Text block:
::::::::::
Fan-Out — Professional Level¶
Table of Contents¶
- Introduction
- Production Case Study: Parallel HTTP Crawler
- Production Case Study: Image Batch Processing
- Production Case Study: DB Row Migration
- Adaptive Pool Sizing
- Work Stealing in Practice
- Batch Dispatch
- Operability and SLOs
- Multi-Tenant Pools
- Migration Stories
- Cost Modelling
- Cheat Sheet
- Summary
Introduction¶
Professional-level fan-out is a service. The pool runs for hours or days, scales with load, exposes metrics, and shuts down cleanly. This file is case-study-driven: real architectures, measured trade-offs, and the operational discipline around them.
Production Case Study: Parallel HTTP Crawler¶
A crawler fetches 1 million URLs per day. Architecture:
URL queue (Redis) ──▶ in (chan URL, buf=1024)
│
├─▶ worker 1 (HTTP client, connection pool)
├─▶ worker 2
├─▶ ...
::::::::::
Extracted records
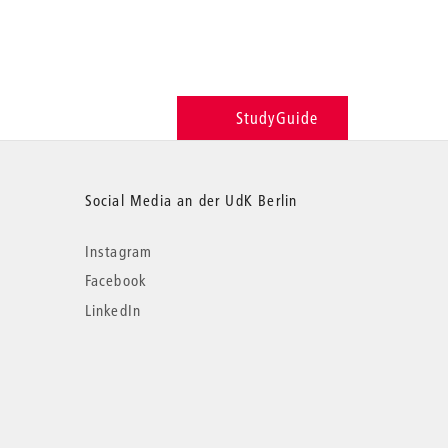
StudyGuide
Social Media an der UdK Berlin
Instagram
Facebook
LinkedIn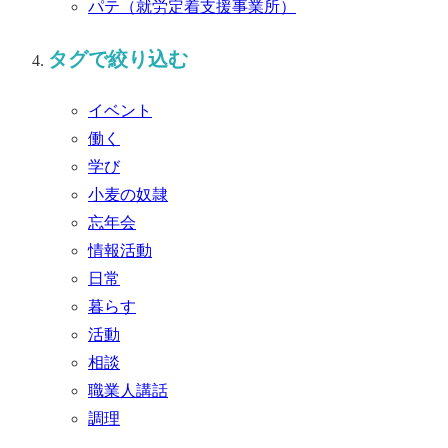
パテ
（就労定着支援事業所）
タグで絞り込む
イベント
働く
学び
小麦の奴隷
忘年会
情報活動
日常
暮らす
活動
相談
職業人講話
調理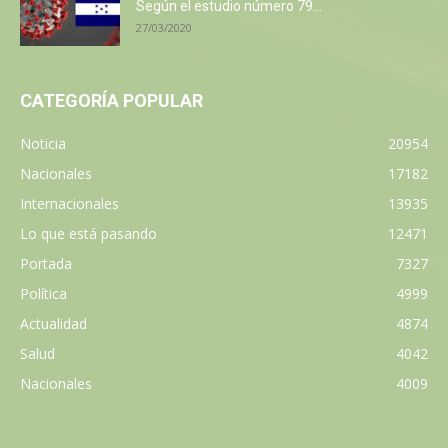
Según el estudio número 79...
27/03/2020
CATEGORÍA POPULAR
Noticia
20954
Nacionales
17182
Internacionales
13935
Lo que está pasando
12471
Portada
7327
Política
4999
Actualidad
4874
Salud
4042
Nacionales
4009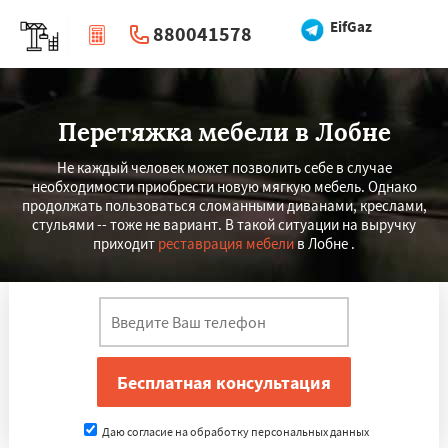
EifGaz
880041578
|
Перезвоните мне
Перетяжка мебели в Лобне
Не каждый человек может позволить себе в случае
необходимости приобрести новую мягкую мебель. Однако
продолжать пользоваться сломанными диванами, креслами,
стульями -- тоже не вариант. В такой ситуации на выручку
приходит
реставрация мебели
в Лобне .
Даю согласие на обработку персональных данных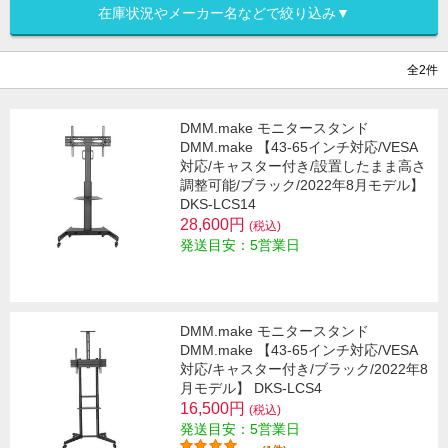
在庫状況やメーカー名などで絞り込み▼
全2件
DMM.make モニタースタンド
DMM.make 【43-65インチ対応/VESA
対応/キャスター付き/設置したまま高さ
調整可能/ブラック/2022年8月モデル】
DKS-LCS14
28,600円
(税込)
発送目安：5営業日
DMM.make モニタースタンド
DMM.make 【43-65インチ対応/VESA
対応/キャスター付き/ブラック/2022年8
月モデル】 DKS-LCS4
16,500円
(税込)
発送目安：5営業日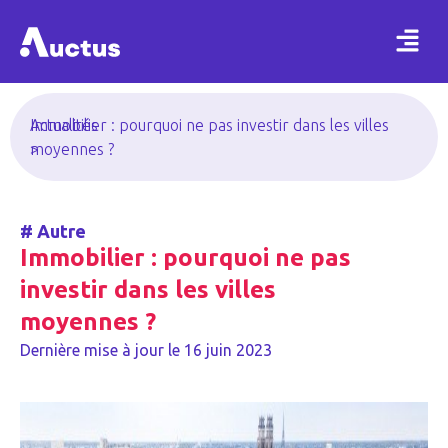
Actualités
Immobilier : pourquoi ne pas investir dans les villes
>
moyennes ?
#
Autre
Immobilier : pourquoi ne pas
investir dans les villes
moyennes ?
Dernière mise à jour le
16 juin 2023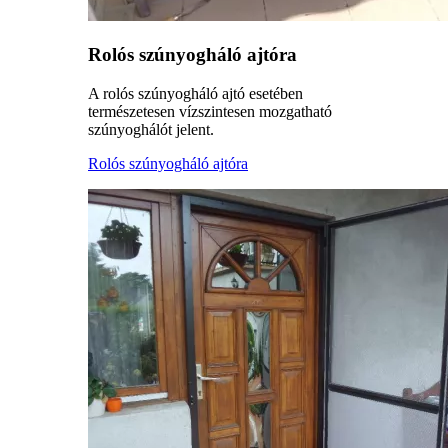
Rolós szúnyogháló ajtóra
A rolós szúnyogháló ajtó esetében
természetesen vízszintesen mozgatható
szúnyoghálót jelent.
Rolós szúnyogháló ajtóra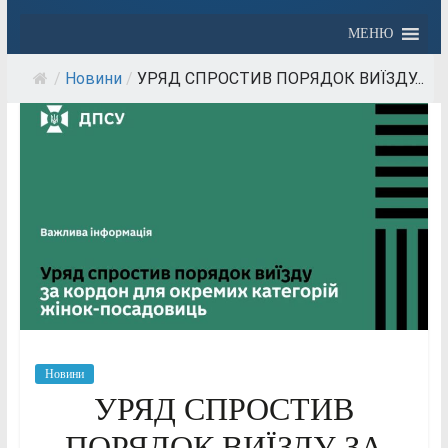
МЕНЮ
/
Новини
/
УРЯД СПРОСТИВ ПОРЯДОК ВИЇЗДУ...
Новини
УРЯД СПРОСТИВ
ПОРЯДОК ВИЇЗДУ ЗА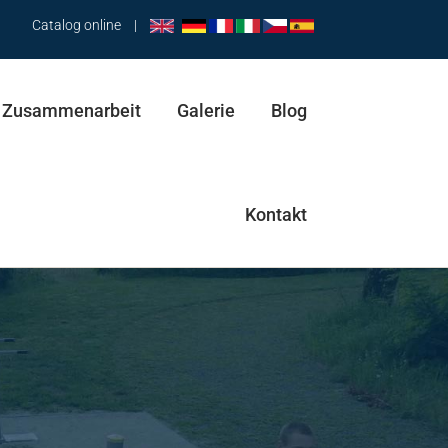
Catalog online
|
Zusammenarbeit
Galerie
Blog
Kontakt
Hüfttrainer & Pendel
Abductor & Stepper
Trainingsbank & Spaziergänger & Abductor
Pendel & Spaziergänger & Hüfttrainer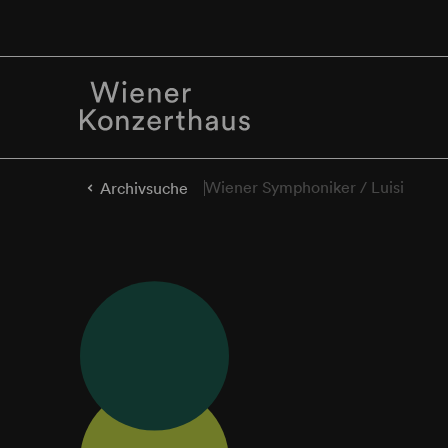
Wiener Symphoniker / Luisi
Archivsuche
::::::::::
Job A:
Swap "Redis" for "Kafka" in the fan-out text, and write out the passage from "Production Case Study: Parallel HTTP Crawler¶" up to and including "client, connection pool)".
Job B:
Extend the fan-out text by continuing it from the point where it stops.

Answer section A:
Production Case Study: Parallel HTTP Crawler¶
A crawler fetches 1 million URLs per day. Architecture:
URL queue (Kafka) ──▶ in (chan URL, buf=1024)
│
├─▶ worker 1 (HTTP client, connection pool)

Answer section B:
└─▶ worker 64
──▶ out (chan Result, buf=128) ──▶ writer (Postgres bulk)
Engineering decisions:
- N=64 workers: profiled across 16, 32, 64, 128. At 64 the downstream Postgres write was near saturation; 128 gave no extra throughput and increased timeout rates.
- Per-worker HTTP transport: shared transport with
MaxConnsPerHost=64. Transport reuses connections across workers. - Robots-respecting throttle: per-host token bucket upstream of the fan-out; the in queue contains only allowed URLs.
- Errors via Result struct: 4xx and 5xx flow through; only ctx-cancelled aborts.
- Restart policy: on panic, the worker logs, the supervisor restarts a new worker. WaitGroup is reset.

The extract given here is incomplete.